We propose a novel, system theoretic analysis of the Alternating Direction Method of Multipliers (ADMM) applied to a convex constraint-coupled optimization problem. The resulting algorithm can be interpreted as a linear, discrete-time dynamical system (modeling the multiplier ascent update) in closed loop with a static nonlinearity (representing the minimization of the augmented Lagrangian).

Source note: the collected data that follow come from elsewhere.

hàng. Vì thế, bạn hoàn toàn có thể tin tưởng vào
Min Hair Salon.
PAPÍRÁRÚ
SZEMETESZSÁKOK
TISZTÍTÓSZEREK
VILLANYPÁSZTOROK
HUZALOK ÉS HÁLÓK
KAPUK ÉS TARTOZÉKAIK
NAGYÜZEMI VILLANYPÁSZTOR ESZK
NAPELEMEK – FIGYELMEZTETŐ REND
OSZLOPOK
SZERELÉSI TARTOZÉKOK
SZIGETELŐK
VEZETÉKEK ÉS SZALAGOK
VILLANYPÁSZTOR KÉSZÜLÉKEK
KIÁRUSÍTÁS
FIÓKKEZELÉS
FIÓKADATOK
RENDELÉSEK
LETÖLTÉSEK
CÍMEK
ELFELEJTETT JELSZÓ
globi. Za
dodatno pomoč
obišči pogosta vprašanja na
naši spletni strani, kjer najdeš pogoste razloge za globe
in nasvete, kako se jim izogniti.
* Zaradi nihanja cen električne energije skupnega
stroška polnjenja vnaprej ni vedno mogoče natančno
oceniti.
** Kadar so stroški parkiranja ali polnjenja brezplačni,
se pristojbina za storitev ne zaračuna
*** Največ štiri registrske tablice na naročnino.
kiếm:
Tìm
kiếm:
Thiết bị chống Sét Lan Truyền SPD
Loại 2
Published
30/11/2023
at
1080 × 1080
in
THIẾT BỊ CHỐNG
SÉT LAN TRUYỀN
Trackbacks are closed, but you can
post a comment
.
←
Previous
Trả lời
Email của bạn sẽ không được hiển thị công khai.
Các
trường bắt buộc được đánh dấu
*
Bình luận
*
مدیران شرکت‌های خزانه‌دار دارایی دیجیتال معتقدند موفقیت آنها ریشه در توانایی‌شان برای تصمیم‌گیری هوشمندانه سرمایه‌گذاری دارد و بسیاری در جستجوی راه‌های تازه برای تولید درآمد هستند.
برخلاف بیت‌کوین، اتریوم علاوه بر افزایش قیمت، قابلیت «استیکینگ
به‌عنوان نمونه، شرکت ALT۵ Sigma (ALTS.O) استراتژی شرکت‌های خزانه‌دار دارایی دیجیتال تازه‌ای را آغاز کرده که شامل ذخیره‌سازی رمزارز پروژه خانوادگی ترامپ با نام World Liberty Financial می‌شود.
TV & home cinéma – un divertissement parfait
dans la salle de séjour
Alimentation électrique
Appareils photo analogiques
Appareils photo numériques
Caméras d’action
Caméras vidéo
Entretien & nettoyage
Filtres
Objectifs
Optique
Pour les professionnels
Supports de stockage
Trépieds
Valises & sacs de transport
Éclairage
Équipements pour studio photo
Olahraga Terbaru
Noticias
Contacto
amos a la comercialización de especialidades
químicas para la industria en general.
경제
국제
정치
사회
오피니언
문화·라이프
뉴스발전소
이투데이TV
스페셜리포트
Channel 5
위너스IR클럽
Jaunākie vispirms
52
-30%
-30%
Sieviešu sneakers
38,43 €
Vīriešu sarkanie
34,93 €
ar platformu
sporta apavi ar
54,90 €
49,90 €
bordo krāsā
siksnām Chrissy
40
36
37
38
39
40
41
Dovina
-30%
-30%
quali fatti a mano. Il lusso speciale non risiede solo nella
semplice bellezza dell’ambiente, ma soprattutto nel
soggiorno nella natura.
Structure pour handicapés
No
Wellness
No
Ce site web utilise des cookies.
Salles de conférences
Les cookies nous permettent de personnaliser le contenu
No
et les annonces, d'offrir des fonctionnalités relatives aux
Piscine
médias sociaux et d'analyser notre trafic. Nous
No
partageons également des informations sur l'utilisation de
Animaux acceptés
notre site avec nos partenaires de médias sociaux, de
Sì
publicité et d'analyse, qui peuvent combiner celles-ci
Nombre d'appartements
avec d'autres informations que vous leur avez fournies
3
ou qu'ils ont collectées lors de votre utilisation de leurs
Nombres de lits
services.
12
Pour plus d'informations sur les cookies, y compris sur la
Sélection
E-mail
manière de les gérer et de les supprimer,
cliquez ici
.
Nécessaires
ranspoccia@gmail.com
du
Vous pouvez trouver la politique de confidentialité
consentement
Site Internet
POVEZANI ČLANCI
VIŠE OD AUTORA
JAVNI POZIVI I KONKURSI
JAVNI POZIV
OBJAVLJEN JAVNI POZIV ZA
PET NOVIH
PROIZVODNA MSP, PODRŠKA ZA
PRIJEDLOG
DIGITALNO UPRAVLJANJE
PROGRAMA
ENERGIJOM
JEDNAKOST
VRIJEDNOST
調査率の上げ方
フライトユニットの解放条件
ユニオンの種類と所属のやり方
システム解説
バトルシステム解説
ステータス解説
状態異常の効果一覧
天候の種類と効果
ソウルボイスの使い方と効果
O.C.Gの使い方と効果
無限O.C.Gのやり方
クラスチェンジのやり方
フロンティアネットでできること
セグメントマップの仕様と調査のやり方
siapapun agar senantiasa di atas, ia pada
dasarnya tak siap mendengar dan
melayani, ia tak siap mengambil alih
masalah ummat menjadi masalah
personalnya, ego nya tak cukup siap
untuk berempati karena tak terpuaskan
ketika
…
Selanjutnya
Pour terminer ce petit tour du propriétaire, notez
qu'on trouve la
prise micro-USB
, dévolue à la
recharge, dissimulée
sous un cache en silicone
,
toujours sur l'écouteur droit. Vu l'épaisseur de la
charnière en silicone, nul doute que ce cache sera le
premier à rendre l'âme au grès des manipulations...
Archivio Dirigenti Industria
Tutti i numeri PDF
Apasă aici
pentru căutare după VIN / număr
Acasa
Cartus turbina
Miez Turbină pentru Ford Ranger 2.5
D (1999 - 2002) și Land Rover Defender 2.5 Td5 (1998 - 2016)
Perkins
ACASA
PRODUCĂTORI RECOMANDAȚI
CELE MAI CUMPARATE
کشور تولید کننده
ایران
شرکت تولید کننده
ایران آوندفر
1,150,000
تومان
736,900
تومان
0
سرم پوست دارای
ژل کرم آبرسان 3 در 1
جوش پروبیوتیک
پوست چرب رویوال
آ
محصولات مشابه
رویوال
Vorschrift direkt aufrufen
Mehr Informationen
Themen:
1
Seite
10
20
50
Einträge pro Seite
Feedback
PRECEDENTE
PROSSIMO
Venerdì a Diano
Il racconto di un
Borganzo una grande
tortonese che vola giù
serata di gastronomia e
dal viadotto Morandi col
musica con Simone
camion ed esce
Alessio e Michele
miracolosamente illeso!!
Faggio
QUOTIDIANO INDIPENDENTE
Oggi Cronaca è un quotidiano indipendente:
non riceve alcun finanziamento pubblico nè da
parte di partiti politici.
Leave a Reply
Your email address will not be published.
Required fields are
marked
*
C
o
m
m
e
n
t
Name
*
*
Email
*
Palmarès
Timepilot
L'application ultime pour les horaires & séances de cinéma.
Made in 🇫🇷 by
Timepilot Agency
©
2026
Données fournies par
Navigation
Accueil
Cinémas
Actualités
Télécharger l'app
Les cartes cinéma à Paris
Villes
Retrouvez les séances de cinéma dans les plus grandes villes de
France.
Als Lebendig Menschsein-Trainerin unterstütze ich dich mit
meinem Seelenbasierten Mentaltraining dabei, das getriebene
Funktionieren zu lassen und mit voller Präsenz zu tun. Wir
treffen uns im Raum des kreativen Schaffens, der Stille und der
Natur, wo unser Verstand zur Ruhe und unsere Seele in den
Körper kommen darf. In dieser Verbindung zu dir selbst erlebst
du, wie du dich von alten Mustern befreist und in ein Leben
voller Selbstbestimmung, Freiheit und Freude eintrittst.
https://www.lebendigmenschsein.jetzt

When expressed in suitable coordinates, we prove that the discrete-time linear dynamical system has a discrete positive-real transfer function and is interconnected in closed loop with a static, passive nonlinearity. This readily shows that the origin is a stable equilibrium for the feedback interconnection. Finally, we also show global asymptotic stability of the origin for the closed-loop system and, thus, global asymptotic convergence of ADMM to the optimal solution of the optimization problem.

我们对应用于凸约束耦合优化问题的乘法器交替方向法 (ADMM) 提出了一种新颖的系统理论分析。生成的算法可以解释为具有静态非线性（表示增强拉格朗日函数的最小化）的闭环中的线性离散时间动态系统（对乘数上升更新建模）。当用合适的坐标表示时，我们证明了离散时间线性动力系统具有离散的正实传递函数，并且在闭环中以静态、无源非线性相互连接。这很容易表明原点是一个稳定的平衡用于反馈互连。最后，我们还展示了闭环系统原点的全局渐近稳定性，因此，ADMM 对优化问题的最优解的全局渐近收敛。